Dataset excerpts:
[BEGIN]

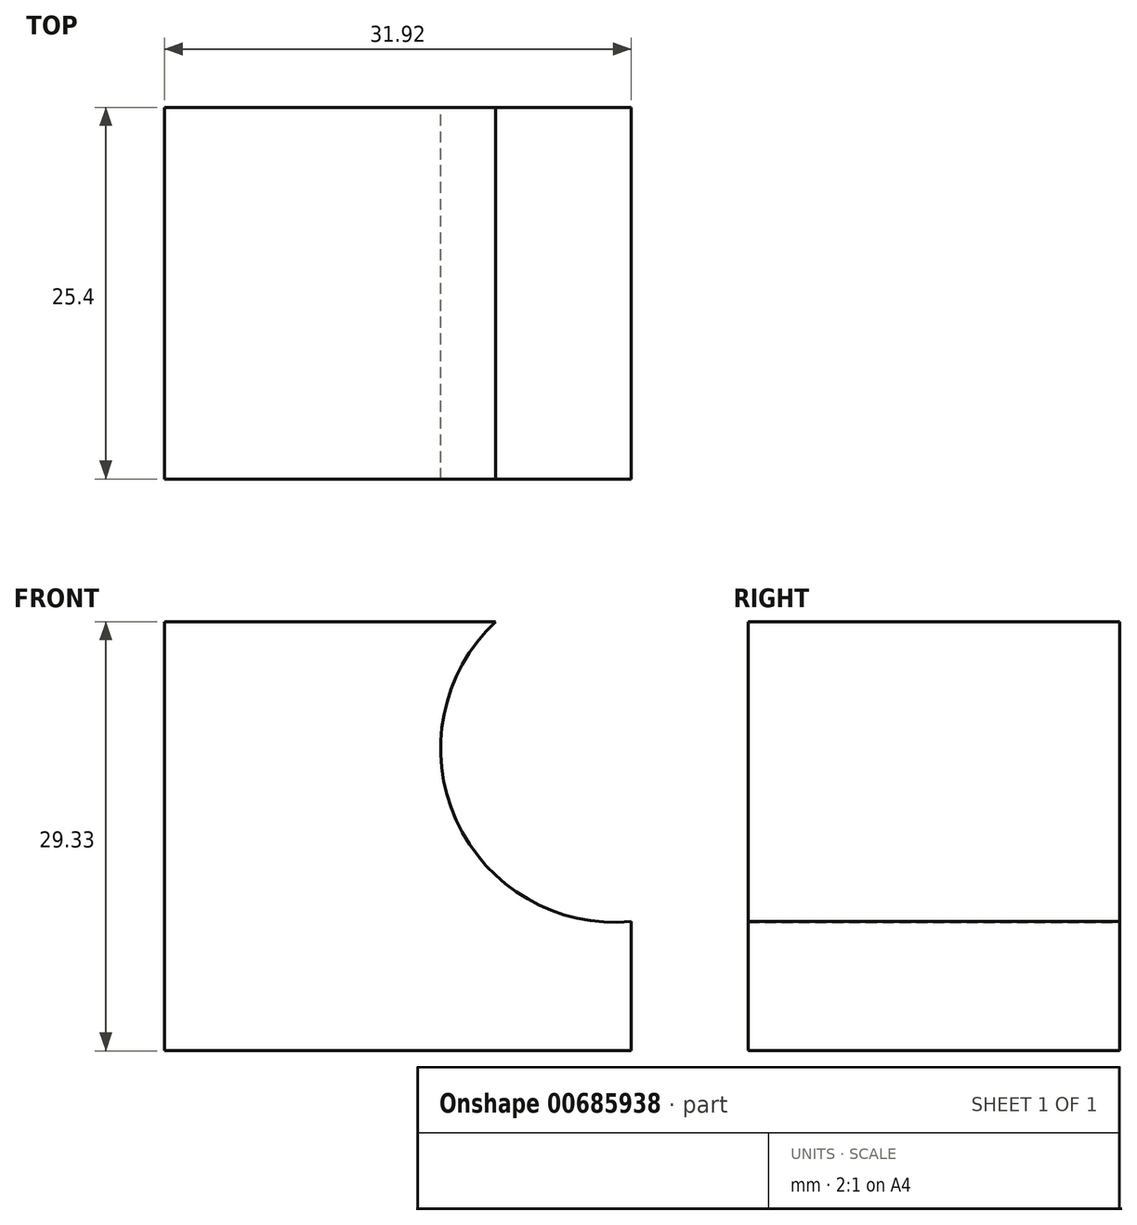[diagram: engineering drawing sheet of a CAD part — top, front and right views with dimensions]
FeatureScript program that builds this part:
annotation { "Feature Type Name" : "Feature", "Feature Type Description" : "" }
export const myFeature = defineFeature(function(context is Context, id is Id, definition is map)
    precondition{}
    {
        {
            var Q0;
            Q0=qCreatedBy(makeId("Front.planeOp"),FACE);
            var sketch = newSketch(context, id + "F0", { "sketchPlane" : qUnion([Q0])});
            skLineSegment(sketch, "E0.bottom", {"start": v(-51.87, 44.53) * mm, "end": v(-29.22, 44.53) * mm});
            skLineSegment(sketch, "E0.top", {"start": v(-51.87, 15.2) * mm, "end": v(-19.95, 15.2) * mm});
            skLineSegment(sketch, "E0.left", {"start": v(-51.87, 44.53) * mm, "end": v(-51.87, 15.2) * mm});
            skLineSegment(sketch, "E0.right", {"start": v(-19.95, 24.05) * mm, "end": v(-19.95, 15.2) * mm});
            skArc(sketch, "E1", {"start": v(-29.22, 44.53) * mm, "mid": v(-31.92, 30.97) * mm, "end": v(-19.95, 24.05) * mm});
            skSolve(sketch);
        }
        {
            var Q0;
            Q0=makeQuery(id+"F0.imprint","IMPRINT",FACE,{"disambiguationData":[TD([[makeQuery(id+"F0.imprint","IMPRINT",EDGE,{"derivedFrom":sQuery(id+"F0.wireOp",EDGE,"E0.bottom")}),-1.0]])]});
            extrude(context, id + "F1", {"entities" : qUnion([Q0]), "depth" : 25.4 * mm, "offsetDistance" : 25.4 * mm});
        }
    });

[END]

--- Prompt ---
Copy every item above word for word, leaving out the pictures.

--- Reply ---
[diagram: engineering drawing sheet of a CAD part — top, front and right views with dimensions]
FeatureScript program that builds this part:
annotation { "Feature Type Name" : "Feature", "Feature Type Description" : "" }
export const myFeature = defineFeature(function(context is Context, id is Id, definition is map)
    precondition{}
    {
        {
            var Q0;
            Q0=qCreatedBy(makeId("Front.planeOp"),FACE);
            var sketch = newSketch(context, id + "F0", { "sketchPlane" : qUnion([Q0])});
            skLineSegment(sketch, "E0.bottom", {"start": v(-51.87, 44.53) * mm, "end": v(-29.22, 44.53) * mm});
            skLineSegment(sketch, "E0.top", {"start": v(-51.87, 15.2) * mm, "end": v(-19.95, 15.2) * mm});
            skLineSegment(sketch, "E0.left", {"start": v(-51.87, 44.53) * mm, "end": v(-51.87, 15.2) * mm});
            skLineSegment(sketch, "E0.right", {"start": v(-19.95, 24.05) * mm, "end": v(-19.95, 15.2) * mm});
            skArc(sketch, "E1", {"start": v(-29.22, 44.53) * mm, "mid": v(-31.92, 30.97) * mm, "end": v(-19.95, 24.05) * mm});
            skSolve(sketch);
        }
        {
            var Q0;
            Q0=makeQuery(id+"F0.imprint","IMPRINT",FACE,{"disambiguationData":[TD([[makeQuery(id+"F0.imprint","IMPRINT",EDGE,{"derivedFrom":sQuery(id+"F0.wireOp",EDGE,"E0.bottom")}),-1.0]])]});
            extrude(context, id + "F1", {"entities" : qUnion([Q0]), "depth" : 25.4 * mm, "offsetDistance" : 25.4 * mm});
        }
    });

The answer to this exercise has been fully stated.